Segundo os advogados, o juiz responsável pela decisão teria feito menções pessoais, relacionadas à origem social, cor da pele e orientação sexual dos réus, que não teriam relação com os fatos analisados no processo
A equipe jurídica de Hytalo Santos e de Israel Natã Vicente, conhecido como Euro, comentou a decisão judicial que condenou o casal a oito anos de prisão por produção de conteúdo sexual envolvendo menores. Em declaração enviada ao portal LeoDias neste domingo (22), a defesa afirmou que discorda da sentença e apontou supostas irregularidades na condução do processo.
No posicionamento oficial, o advogado sustentou que o influenciador teria sido alvo de tratamento discriminatório, mencionando racismo e homofobia na decisão proferida pelo magistrado. A defesa também argumentou que, ao longo da instrução processual, apresentou provas e depoimentos, incluindo relatos de testemunhas indicadas pela própria acusação e das supostas vítimas que, segundo a avaliação dos advogados, enfraqueceriam a tese apresentada pelo Ministério Público.
Ainda conforme a nota, esses elementos não teriam sido devidamente analisados na sentença, que, na visão da defesa, deixou de enfrentar pontos considerados essenciais do processo, resultando em uma condenação que será contestada por meio de recurso nas instâncias superiores.
Defesa alega discriminação na sentença
Na sequência do posicionamento, a defesa voltou a afirmar que a sentença teria sido influenciada por preconceitos. Segundo o advogado, a decisão refletiria discriminação contra Hytalo por ser nordestino, negro e homossexual, além de mencionar, de forma indevida, aspectos ligados ao brega funk, estilo musical ao qual o influenciador é associado. Para a defesa, o próprio texto da sentença evidenciaria esse viés ao citar características pessoais do réu que, na avaliação dos advogados, não teriam relação direta com os fatos analisados no processo.

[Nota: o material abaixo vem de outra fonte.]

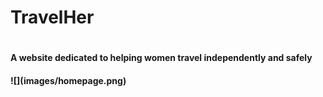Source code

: <h1>TravelHer<h1>
<h4> A website dedicated to helping women travel independently and safely <h4>
![](images/homepage.png)
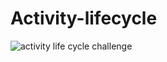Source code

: # Activity-lifecycle
![activity life cycle challenge](https://user-images.githubusercontent.com/53834888/145594476-3d7db599-79fb-489a-85fd-a1f8eb14031a.gif)
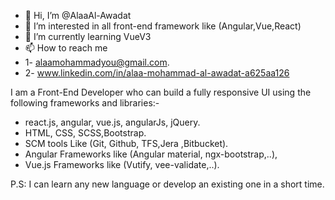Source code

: - 👋 Hi, I’m @AlaaAl-Awadat
- 👀 I’m interested in all front-end framework like (Angular,Vue,React)
- 🌱 I’m currently learning VueV3
- 📫 How to reach me 
- 1- alaamohammadyou@gmail.com.
- 2- www.linkedin.com/in/alaa-mohammad-al-awadat-a625aa126


I am a Front-End Developer who can build a fully responsive UI using the following frameworks and libraries:-
- react.js, angular, vue.js, angularJs, jQuery.
- HTML, CSS, SCSS,Bootstrap.
- SCM tools Like (Git, Github, TFS,Jera ,Bitbucket).
- Angular Frameworks like (Angular material, ngx-bootstrap,..),
- Vue.js Frameworks like (Vutify, vee-validate,..).

P.S: I can learn any new language or develop an existing one in a short time.
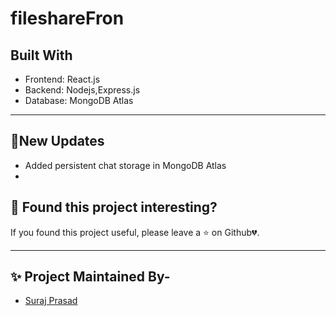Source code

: # fileshareFron 

<!-- ABOUT THE PROJECT -->
## Built With
- Frontend: React.js
- Backend: Nodejs,Express.js
- Database: MongoDB Atlas
---

## 🚩New Updates
- Added persistent chat storage in MongoDB Atlas
- 
## 🤎 Found this project interesting?

If you found this project useful, please leave a :star: on Github💔.

---

## ✨ Project Maintained By-
  - [Suraj Prasad](https://www.linkedin.com/feed/)
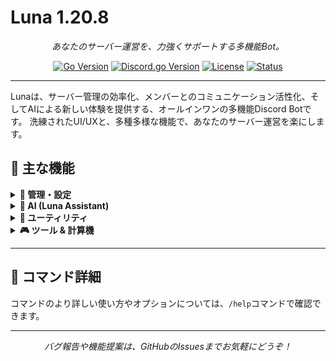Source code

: # Luna 1.20.8

<p align="center">
  <em>あなたのサーバー運営を、力強くサポートする多機能Bot。</em>
</p>

<p align="center">
    <a href="https://golang.org/"><img src="https://img.shields.io/badge/Go-1.24.4%2B-00ADD8?style=for-the-badge&logo=go" alt="Go Version"></a>
    <a href="https://github.com/bwmarrin/discordgo"><img src="https://img.shields.io/badge/Discord.go-v0.29.0-5865F2?style=for-the-badge&logo=discord&logoColor=white" alt="Discord.go Version"></a>
    <a href="https://github.com/shirokuma-studio/luna/blob/main/COPYING"><img src="https://img.shields.io/badge/License-LGPL_v3-blue.svg?style=for-the-badge" alt="License"></a>
    <a href="https://github.com/shirokuma-studio/luna/graphs/commit-activity"><img src="https://img.shields.io/badge/Status-Experimental-brightgreen?style=for-the-badge" alt="Status"></a>
</p>

---

Lunaは、サーバー管理の効率化、メンバーとのコミュニケーション活性化、そしてAIによる新しい体験を提供する、オールインワンの多機能Discord Botです。
洗練されたUI/UXと、多種多様な機能で、あなたのサーバー運営を楽にします。

## 🌟 主な機能

<details>
<summary><b>👑 管理・設定</b></summary>
<br>
<ul>
  <li><b>総合設定:</b> ログ、一時VC、BUMP通知などを一括設定</li>
  <li><b>モデレーション:</b> Kick、BAN、タイムアウトを理由付きで実行</li>
  <li><b>チケットシステム:</b> AIが一次対応する高機能チケットパネル</li>
  <li><b>リアクションロール:</b> 絵文字リアクションでロールを自動付与</li>
  <li><b>ダッシュボード:</b> サーバー統計をリアルタイムで表示・自動更新</li>
  <li><b>スケジュール投稿:</b> 指定時間にメッセージを自動投稿</li>
  <li><b>ウェルカムメッセージ:</b> 新規参加者への挨拶を自動化</li>
</ul>
</details>

<details>
<summary><b>🤖 AI (Luna Assistant)</b></summary>
<br>
<ul>
  <li><b>質問応答:</b> サーバー内でAIに自由に質問</li>
  <li><b>画像生成:</b> 最新AIによる画像生成</li>
  <li><b>テキスト翻訳:</b> 多言語対応のAI翻訳</li>
  <li><b>画像文字起こし(OCR):</b> 画像内の文字をテキスト化</li>
</ul>
</details>

<details>
<summary><b>🔧 ユーティリティ</b></summary>
<br>
<ul>
  <li><b>ユーザー情報:</b> アカウント作成日や参加日、ロールなどを表示</li>
  <li><b>アバター/バナー取得:</b> ユーザーのプロフィール画像を高画質で表示</li>
  <li><b>Bot状態確認:</b> Ping値、DB接続、稼働時間を表示</li>
  <li><b>投票作成:</b> 複数選択肢の投票を手軽に作成</li>
  <li><b>Embed作成:</b> カスタマイズされた埋め込みメッセージを簡単に作成</li>
</ul>
</details>

<details>
<summary><b>🎮 ツール & 計算機</b></summary>
<br>
<ul>
  <li><b>Mandelbrot集合:</b> Juliaサーバーでマンデルブロ集合を高速生成</li>
  <li><b>ポケモン計算機:</b> ステータス、ダメージ、タイプ相性、耐久指数を計算</li>
  <li><b>高機能電卓:</b> 三角関数や定数(π, e)にも対応</li>
  <li><b>工業MODエネルギー変換:</b> Minecraftのエネルギー単位を相互変換</li>
  <li><b>天気予報:</b> 世界の都市の天気を表示</li>
</ul>
</details>

---

## 📜 コマンド詳細

コマンドのより詳しい使い方やオプションについては、`/help`コマンドで確認できます。

---

<p align="center">
  <em>バグ報告や機能提案は、GitHubのIssuesまでお気軽にどうぞ！</em>
</p>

O representante legal sustentou que, caso não houvesse qualquer tipo de preconceito, tais referências não seriam necessárias na fundamentação da decisão. Na visão da defesa, a menção a esses elementos indicaria parcialidade no julgamento.
O advogado também destacou que o pedido de habeas corpus será apreciado pelo Tribunal de Justiça da Paraíba na próxima terça-feira (24). De acordo com ele, o recurso continua válido e não perde efeito em razão da condenação já proferida. A defesa declarou confiar que a instância superior fará uma análise isenta do caso e avaliará as alegações apresentadas.
Defesa anuncia pedido de apuração no CNJ
A nota divulgada pela defesa também informa que será solicitada apuração da conduta do magistrado junto ao Conselho Nacional de Justiça (CNJ). Segundo o texto, o pedido terá como foco a análise de possíveis termos considerados inadequados na sentença, que, na avaliação dos advogados, seriam incompatíveis com a imparcialidade e a postura exigidas da função jurisdicional.
O caso envolvendo Hytalo Santos e Israel Vicente ganhou projeção nacional em agosto de 2025, após o youtuber Felca divulgar um vídeo com denúncias sobre suposta exploração de menores ligada ao influenciador paraibano, incluindo menções à adolescente conhecida como Kamylinha. A repercussão levou à abertura de investigações e ao avanço do processo judicial.
Hytalo e Israel foram presos no dia 15 de agosto, inicialmente em São Paulo. Posteriormente, foram transferidos para a Paraíba, onde seguem detidos preventivamente desde o dia 28 do mesmo mês. Desde então, o caso tem sido ampla:mente acompanhado pela imprensa e repercutido em diferentes veículos de comunicação.